Source texts of formatted documents
╔══
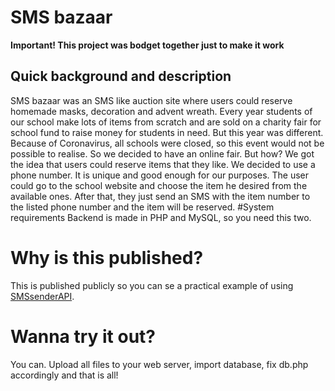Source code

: # SMS bazaar
**Important! This project was bodget together just to make it work**
## Quick background and description
SMS bazaar was an SMS like auction site where users could reserve homemade masks, decoration and advent wreath. Every year students of our school make lots of items from scratch and are sold on a charity fair for school fund to raise money for students in need. But this year was different. Because of Coronavirus, all schools were closed, so this event would not be possible to realise. So we decided to have an online fair. But how?
We got the idea that users could reserve items that they like. We decided to use a phone number. It is unique and good enough for our purposes. The user could go to the school website and choose the item he desired from the available ones. After that, they just send an SMS with the item number to the listed phone number and the item will be reserved.
#System requirements
Backend is made in PHP and MySQL, so you need this two.
# Why is this published?
This is published publicly so you can se a practical example of using [SMSsenderAPI](https://github.com/nikigre/SMSsenderAPI "SMSsenderAPI").
# Wanna try it out?
You can. Upload all files to your web server, import database, fix db.php accordingly and that is all!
╚══
WHAT IS NEEDED: Your task is to repeat the opening line of the entries above and each line after it, ending with the line that has "SMS bazaar was". Do not include the pictures.

ANSWER TO THE PROBLEM:
Source code

: # SMS bazaar
**Important! This project was bodget together just to make it work**
## Quick background and description
SMS bazaar was an SMS like auction site where users could reserve homemade masks, decoration and advent wreath. Every year students of our school make lots of items from scratch and are sold on a charity fair for school fund to raise money for students in need. But this year was different. Because of Coronavirus, all schools were closed, so this event would not be possible to realise. So we decided to have an online fair. But how?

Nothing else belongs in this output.